+Energy reduction process for a high performance clusters recently performed using
+dynamic voltage and frequency scaling (DVFS) technique. DVFS is a technique enabled
+in a modern processors to scaled down both of the voltage and the frequency of
+the CPU while it is in the computing mode to reduce the energy consumption. DVFS is
+also allowed in the graphical processors GPUs, to achieved the same goal. Applying
+DVFS has a dramatical side effect if it is applied to minimum levels to gain more
+energy reduction, producing a high percentage of performance degradations for the
+parallel applications. Many researchers used different strategies to solve this
+nonlinear problem for example in~\cite{19,42}, their methods add big overheads to
+the algorithm to select the suitable frequency. In this paper we present a method
+to find the optimal set of frequency scaling factors for a heterogeneous cluster to
+simultaneously optimize both the energy and the execution time without adding a big
+overhead. This work is developed from our previous work of a homogeneous cluster~\cite{45}.
+Therefore we are interested to present some works that concerned the heterogeneous clusters
+enabled DVFS. In general, the heterogeneous cluster works fall into two categorizes:
+GPUs-CPUs heterogeneous clusters and CPUs-CPUs heterogeneous clusters. In GPUs-CPUs
+heterogeneous clusters some parallel tasks executed on a GPUs and the others executed
+on a CPUs. As an example of this works, Luley et al.~\cite{51}, proposed a heterogeneous
+cluster composed of Intel Xeon CPUs and NVIDIA GPUs. Their main goal is to determined the
+energy efficiency as a function of performance per watt, the best tradeoff is done when the
+performance per watt function is maximized. In the work of Kia Ma et al.~\cite{49},
+They developed a scheduling algorithm to distributed different workloads proportional
+to the computing power of the node to be executed on a CPU or a GPU, emphasize all tasks
+must be finished in the same time.
+Recently, Rong et al.~\cite{50}, Their study explain that a heterogeneous clusters enabled
+DVFS using GPUs and CPUs gave better energy and performance efficiency than other clusters
+composed of only CPUs. The CPUs-CPUs heterogeneous clusters consist of number of computing
+nodes all of the type CPU. Our work in this paper can be classified to this type of the
+clusters. As an example of this works see Naveen et al.~\cite{52} work, They developed a
+policy to dynamically assigned the frequency to a heterogeneous cluster. The goal is to
+minimizing a fixed metric of $energy*delay^2$. Where our proposed method is automatically
+optimized the relation between the energy and the delay of the iterative applications.
+Other works such as Lizhe et al.~\cite{53}, their algorithm divided the executed tasks into
+two types: the critical and non critical tasks.

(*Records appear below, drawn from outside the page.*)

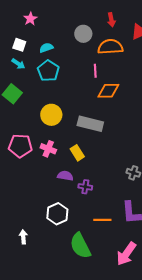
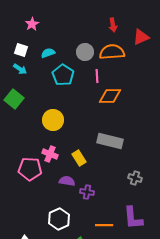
gray circle: (83, 34) -> (85, 52), moved
cyan pentagon: (48, 71) -> (63, 75), moved
gray rectangle: (90, 124) -> (110, 141), moved
pink pentagon: (20, 146) -> (30, 169), moved

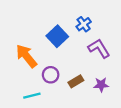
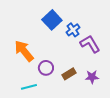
blue cross: (84, 24) -> (73, 30), moved
blue square: (57, 36) -> (52, 20), moved

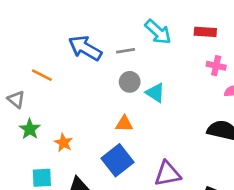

The algorithm scaled down the frequency of
+the non critical tasks as function to the amount of the slack and communication times that
+have with maximum of performance degradation percentage of 10\%. In our method there is no
+fixed bounds for performance degradation percentage and the bound is dynamically computed
+according to the energy and the performance tradeoff relation of the executed application.
+There are some approaches used a heterogeneous cluster composed from two different types
+of Intel and AMD processors such as~\cite{54} and \cite{55}, they predicated both the energy
+and the performance for each frequency gear, then the algorithm selected the best gear that gave
+the best tradeoff. In contrast our algorithm works over a heterogeneous platform composed of
+four different types of processors. Others approaches such as \cite{56} and \cite{57}, they
+are selected the best frequencies for a specified heterogeneous clusters offline using some
+heuristic methods. While our proposed algorithm works online during the execution time of
+iterative application. Greedy dynamic approach used by Chen et al.~\cite{58}, minimized
+the power consumption of a heterogeneous severs with time/space complexity, this approach
+had considerable overhead. In our proposed scaling algorithm has very small overhead and
+it is works without any previous analysis for the application time complexity.